- _Required work_
Find the line with "Aplicar Contraste" in the entries below, then reproduce it and every line after it down to and including the line with "Seit 2012 besuche", exactly.

- _Records provided_
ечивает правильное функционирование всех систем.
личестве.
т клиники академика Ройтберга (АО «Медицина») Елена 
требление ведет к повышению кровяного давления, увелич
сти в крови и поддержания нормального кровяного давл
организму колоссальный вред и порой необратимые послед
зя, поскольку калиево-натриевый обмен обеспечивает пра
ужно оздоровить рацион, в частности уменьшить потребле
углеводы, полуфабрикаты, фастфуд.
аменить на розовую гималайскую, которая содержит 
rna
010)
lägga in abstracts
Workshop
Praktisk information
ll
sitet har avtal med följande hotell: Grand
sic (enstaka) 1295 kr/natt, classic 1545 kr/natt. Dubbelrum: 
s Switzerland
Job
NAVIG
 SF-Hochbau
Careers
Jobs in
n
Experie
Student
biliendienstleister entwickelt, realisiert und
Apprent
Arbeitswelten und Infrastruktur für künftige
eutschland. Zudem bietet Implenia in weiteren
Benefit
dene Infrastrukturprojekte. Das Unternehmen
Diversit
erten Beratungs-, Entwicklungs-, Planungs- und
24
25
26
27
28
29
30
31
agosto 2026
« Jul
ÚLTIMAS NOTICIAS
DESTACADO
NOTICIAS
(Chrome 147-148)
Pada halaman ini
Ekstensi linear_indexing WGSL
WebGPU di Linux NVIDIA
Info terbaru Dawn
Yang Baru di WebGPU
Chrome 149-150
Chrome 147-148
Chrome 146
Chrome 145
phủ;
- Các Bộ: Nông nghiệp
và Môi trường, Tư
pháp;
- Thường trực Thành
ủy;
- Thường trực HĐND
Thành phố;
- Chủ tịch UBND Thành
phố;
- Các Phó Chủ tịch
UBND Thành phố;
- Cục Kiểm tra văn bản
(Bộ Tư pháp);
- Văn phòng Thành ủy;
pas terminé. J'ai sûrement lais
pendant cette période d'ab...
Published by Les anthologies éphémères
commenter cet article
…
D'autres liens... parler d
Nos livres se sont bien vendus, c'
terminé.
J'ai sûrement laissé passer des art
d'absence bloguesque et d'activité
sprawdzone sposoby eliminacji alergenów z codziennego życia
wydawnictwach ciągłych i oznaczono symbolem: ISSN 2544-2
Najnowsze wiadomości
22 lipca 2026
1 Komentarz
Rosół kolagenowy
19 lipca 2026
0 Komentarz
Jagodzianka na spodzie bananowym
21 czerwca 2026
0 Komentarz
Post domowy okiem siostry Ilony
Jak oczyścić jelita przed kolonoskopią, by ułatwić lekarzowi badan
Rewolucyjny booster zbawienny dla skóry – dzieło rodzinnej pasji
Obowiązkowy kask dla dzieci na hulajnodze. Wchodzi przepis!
---
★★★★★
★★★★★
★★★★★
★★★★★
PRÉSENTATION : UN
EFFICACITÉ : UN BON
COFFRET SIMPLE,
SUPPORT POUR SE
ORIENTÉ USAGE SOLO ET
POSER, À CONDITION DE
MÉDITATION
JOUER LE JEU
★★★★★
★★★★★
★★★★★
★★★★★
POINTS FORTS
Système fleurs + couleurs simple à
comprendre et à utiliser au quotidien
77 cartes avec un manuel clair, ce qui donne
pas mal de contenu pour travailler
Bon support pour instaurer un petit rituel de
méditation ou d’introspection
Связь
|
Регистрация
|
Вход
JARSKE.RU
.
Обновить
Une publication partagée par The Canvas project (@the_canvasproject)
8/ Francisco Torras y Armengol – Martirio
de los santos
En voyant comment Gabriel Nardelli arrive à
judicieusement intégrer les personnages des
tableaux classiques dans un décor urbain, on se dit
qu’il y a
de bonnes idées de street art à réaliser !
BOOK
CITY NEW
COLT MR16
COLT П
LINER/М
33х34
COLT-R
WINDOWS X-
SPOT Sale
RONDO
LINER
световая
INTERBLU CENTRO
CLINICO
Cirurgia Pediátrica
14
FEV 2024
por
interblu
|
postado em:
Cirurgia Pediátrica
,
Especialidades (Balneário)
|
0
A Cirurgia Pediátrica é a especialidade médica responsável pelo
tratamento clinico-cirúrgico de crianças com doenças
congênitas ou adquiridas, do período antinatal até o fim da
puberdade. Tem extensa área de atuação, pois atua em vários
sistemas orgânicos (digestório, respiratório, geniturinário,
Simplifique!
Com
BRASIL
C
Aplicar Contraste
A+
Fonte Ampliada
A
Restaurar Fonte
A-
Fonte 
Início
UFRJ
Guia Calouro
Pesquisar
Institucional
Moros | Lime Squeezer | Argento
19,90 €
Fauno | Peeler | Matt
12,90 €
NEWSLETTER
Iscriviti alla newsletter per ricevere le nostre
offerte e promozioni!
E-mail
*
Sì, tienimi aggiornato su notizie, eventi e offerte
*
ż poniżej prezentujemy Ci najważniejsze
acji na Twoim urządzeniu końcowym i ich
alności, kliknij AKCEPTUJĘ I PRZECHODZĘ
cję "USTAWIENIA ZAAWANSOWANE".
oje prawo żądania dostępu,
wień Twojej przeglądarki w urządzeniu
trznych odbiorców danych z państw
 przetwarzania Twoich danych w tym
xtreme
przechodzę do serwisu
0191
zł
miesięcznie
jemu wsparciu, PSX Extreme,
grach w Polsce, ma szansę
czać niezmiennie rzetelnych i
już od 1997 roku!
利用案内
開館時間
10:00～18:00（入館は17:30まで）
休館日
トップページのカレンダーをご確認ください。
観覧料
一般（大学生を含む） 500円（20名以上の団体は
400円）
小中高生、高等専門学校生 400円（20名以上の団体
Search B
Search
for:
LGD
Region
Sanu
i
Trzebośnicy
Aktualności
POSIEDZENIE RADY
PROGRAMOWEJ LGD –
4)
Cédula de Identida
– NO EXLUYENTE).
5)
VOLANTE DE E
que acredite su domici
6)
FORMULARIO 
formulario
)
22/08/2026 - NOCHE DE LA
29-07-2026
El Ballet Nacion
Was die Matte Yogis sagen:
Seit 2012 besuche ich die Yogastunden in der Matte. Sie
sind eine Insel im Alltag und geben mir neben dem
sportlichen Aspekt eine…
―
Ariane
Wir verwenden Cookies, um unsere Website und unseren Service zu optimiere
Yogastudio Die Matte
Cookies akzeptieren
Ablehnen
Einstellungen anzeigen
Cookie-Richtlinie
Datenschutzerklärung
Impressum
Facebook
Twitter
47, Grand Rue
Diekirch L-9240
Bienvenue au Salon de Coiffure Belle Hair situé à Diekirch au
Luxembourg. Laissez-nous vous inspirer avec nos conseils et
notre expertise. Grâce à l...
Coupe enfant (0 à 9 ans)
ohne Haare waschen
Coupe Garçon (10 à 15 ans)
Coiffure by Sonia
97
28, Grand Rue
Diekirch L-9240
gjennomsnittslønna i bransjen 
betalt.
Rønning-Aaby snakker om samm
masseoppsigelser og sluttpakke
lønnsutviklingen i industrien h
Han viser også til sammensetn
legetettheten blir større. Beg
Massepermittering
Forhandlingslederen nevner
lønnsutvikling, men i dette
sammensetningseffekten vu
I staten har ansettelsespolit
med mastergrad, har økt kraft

- _Written reply_
Aplicar Contraste
A+
Fonte Ampliada
A
Restaurar Fonte
A-
Fonte 
Início
UFRJ
Guia Calouro
Pesquisar
Institucional
Moros | Lime Squeezer | Argento
19,90 €
Fauno | Peeler | Matt
12,90 €
NEWSLETTER
Iscriviti alla newsletter per ricevere le nostre
offerte e promozioni!
E-mail
*
Sì, tienimi aggiornato su notizie, eventi e offerte
*
ż poniżej prezentujemy Ci najważniejsze
acji na Twoim urządzeniu końcowym i ich
alności, kliknij AKCEPTUJĘ I PRZECHODZĘ
cję "USTAWIENIA ZAAWANSOWANE".
oje prawo żądania dostępu,
wień Twojej przeglądarki w urządzeniu
trznych odbiorców danych z państw
 przetwarzania Twoich danych w tym
xtreme
przechodzę do serwisu
0191
zł
miesięcznie
jemu wsparciu, PSX Extreme,
grach w Polsce, ma szansę
czać niezmiennie rzetelnych i
już od 1997 roku!
利用案内
開館時間
10:00～18:00（入館は17:30まで）
休館日
トップページのカレンダーをご確認ください。
観覧料
一般（大学生を含む） 500円（20名以上の団体は
400円）
小中高生、高等専門学校生 400円（20名以上の団体
Search B
Search
for:
LGD
Region
Sanu
i
Trzebośnicy
Aktualności
POSIEDZENIE RADY
PROGRAMOWEJ LGD –
4)
Cédula de Identida
– NO EXLUYENTE).
5)
VOLANTE DE E
que acredite su domici
6)
FORMULARIO 
formulario
)
22/08/2026 - NOCHE DE LA
29-07-2026
El Ballet Nacion
Was die Matte Yogis sagen:
Seit 2012 besuche ich die Yogastunden in der Matte. Sie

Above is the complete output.